In the absence of a business rescue plan, the issuing of Section 189 notices commencing a consultation process over proposed retrenchments at South African Airways was procedurally unfair, the Labour Court found on Friday.
SAA and its business rescue practitioners are, therefore, instructed to withdraw these notices. The order states, however, that nothing precludes them from offering, nor any employee of SAA from accepting, any offer of voluntary retrenchment, Judge Andre van Niekerk ruled.
On Thursday, the National Union of Metalworkers of South Africa (Numsa) and the South African Cabin Crew Association (Sacca) challenged the Section 189 retrenchment process initiated by the practitioners in March.
On Thursday evening the practitioners announced that, in order to make the appropriate decisions depending on what the Labour Court ruling, they have extend the deadlines for unions and individual employees to sign the proposed voluntary termination of employment agreement yet again.
The Department of Public Enterprises last week said it had roped in an international aviation firm to assist with the formation of a new airline to replace SAA. Up to now, however, no announcement has been made of any further funding that has been obtained.
Airlines across the world have taken significant strain, with five international air transport and tourism bodies earlier this week appealing for support of Africa’s travel and tourism sector, which employs some 24.6 million people.
By law the BRPs are obliged to act in the interest of all parties – employees, shareholders and creditors – and cannot be seen to benefit some over others.

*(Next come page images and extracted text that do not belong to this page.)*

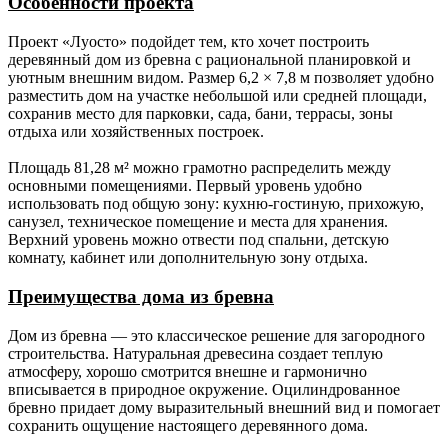
Особенности проекта
Проект «Луосто» подойдет тем, кто хочет построить
деревянный дом из бревна с рациональной планировкой и
уютным внешним видом. Размер 6,2 × 7,8 м позволяет удобно
разместить дом на участке небольшой или средней площади,
сохранив место для парковки, сада, бани, террасы, зоны
отдыха или хозяйственных построек.
Площадь 81,28 м² можно грамотно распределить между
основными помещениями. Первый уровень удобно
использовать под общую зону: кухню-гостиную, прихожую,
санузел, техническое помещение и места для хранения.
Верхний уровень можно отвести под спальни, детскую
комнату, кабинет или дополнительную зону отдыха.
Преимущества дома из бревна
Дом из бревна — это классическое решение для загородного
строительства. Натуральная древесина создает теплую
атмосферу, хорошо смотрится внешне и гармонично
вписывается в природное окружение. Оцилиндрованное
бревно придает дому выразительный внешний вид и помогает
сохранить ощущение настоящего деревянного дома.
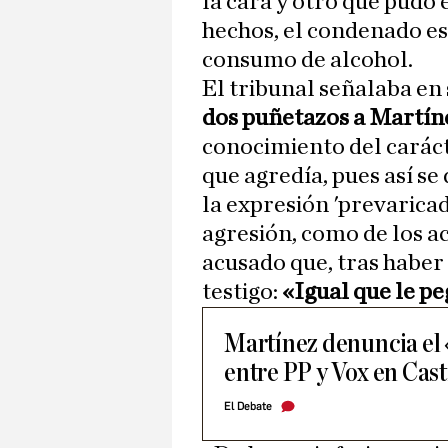
la cara y otro que pudo
hechos, el condenado e
consumo de alcohol.
El tribunal señalaba en 
dos puñetazos a Martí
conocimiento del caráct
que agredía, pues así s
la expresión 'prevaricad
agresión, como de los a
acusado que, tras haber
testigo:
«Igual que le peg
Martínez denuncia el 
entre PP y Vox en Cast
El Debate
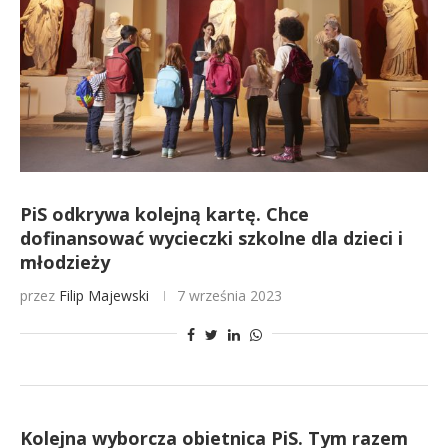
PiS odkrywa kolejną kartę. Chce
dofinansować wycieczki szkolne dla dzieci i
młodzieży
przez
Filip Majewski
7 września 2023
Kolejna wyborcza obietnica PiS. Tym razem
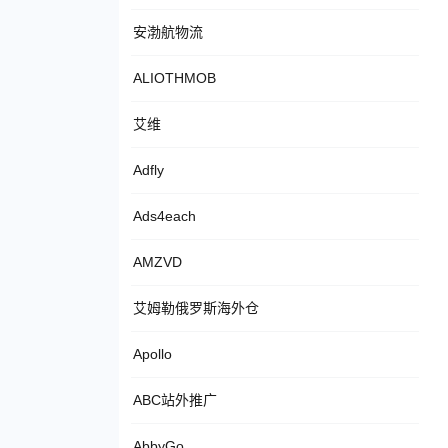
安渤航物流
ALIOTHMOB
艾维
Adfly
Ads4each
AMZVD
艾姆勒俄罗斯海外仓
Apollo
ABC站外推广
AbbyGo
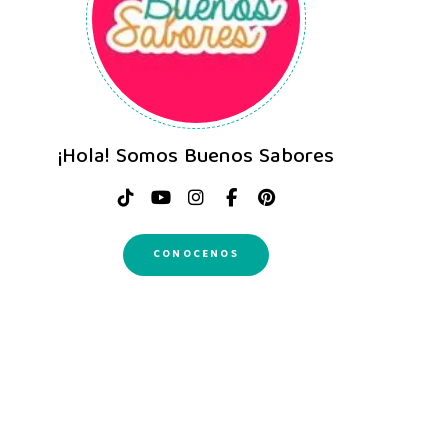
¡Hola! Somos Buenos Sabores
CONOCENOS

Adv. Thembeka Ngcukaitobi SC, who is representing the unions, argued that one must balance the interests of other stakeholders with that of employees and that any matters relating to labour should be seen in the wider context of existing labour laws.

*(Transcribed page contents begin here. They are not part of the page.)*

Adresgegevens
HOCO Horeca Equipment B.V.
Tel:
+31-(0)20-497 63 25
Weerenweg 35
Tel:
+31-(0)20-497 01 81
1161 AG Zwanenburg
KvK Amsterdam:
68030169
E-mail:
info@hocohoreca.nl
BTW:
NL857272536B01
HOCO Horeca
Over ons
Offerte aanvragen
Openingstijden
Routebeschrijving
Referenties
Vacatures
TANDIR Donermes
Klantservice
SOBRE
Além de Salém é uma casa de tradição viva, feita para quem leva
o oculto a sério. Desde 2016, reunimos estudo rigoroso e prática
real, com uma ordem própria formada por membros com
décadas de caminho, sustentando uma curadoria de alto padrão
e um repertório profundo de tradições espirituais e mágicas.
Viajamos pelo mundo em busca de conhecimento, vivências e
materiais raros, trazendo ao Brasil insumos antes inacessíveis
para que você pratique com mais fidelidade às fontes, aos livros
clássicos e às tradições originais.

He further argued that the relevant law applicable to the business rescue process, in effect, places a moratorium on retrenchments until a business rescue plan is provided. So far, no such plan has been tabled by the BRPs.

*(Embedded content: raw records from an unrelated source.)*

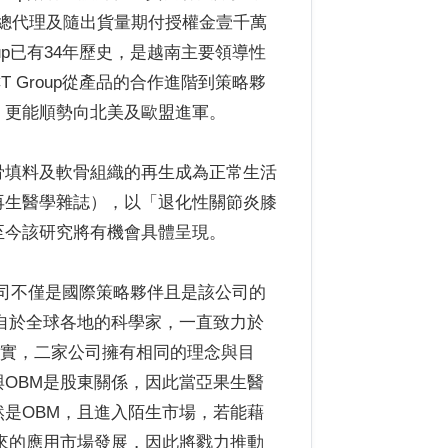
0國總代理及隨出貨量期付授權金壹千萬
up已有34年歷史，是越南主要領導性
 Group從產品的合作進階到策略夥
，更能順勢向北美及歐盟進軍。
骨填料及軟骨組織的再生成為正常生活
再生醫學雜誌），以「退化性關節炎膝
至今該研究將有機會具體呈現。
）生醫公司不僅是國際策略夥伴且是該公司的
自於全球各地的科學家，一直致力於
其實，二家公司擁有相同的理念與目
OBM是股東關係，因此當亞果生醫
是OBM，且進入陌生市場，若能藉
來的應用市場發展，因此將戮力推動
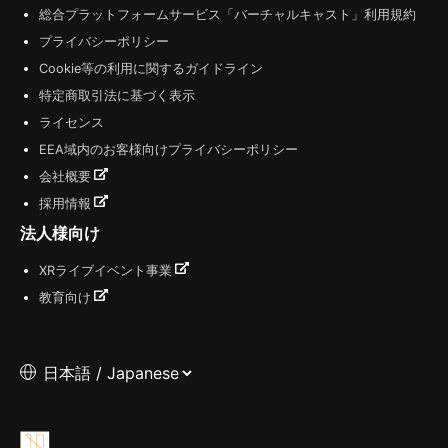
総合プラットフォームサービス「バーチャルキャスト」利用規約
プライバシーポリシー
Cookie等の利用に関するガイドライン
特定商取引法に基づく表示
ライセンス
EEA域内のお客様向けプライバシーポリシー
会社概要
採用情報
法人様向け
XRライブイベント事業
教育向け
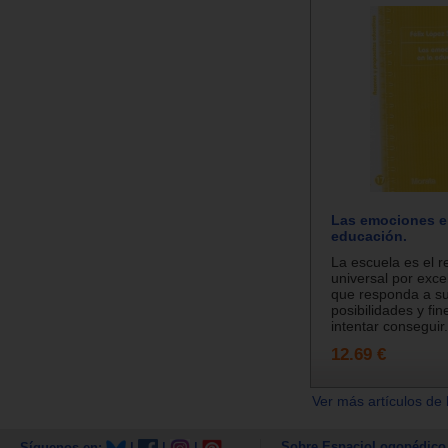
Las emociones e
educación.
La escuela es el r
universal por exce
que responda a s
posibilidades y fi
intentar conseguir.
12.69 €
Ver más artículos de 
Sobre EspacioLogopédico
Síguenos en:
|
|
|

Adv. Andrew Redding SC, on behalf of SAA and the practitioners, referred to a request by the practitioners for further funding from government, which was rejected on 10 April. Their only option in this light was either a structured winding down, which they believe would offer a better return for all affected parties – or, if no such agreement can be reached, liquidation as last resort.
Redding argued that the practitioners are now operating in a world where the coronavirus (Covid-19) pandemic has created a state of disaster for airlines.
“We know in the background there is a discussion of a Compact and promises, but Minister Gordhan has not made a pledge [about funding],” said Redding.
Gordhan said in an online media briefing to Parliament on Wednesday that the court case was very important, as it is challenging whether, without a business rescue plan presented, a Section 189 retrenchment process can be undertaken.
“We believe an alternative transition process is possible and we will put those proposals to the BRPs in the next 48 hours. The business rescue plan ultimately is to see how the business can get to be viable in future. The various classes of creditors must vote on it and banks in SA are the main creditors,” said Gordhan.
He questioned millions of rand paid by the BRPs for aviation consultants from the US. He said government does not plan to privatise SAA, yet a national airline is not necessarily 100% owned by the state. Therefore, government “will entertain strategic equity partners”.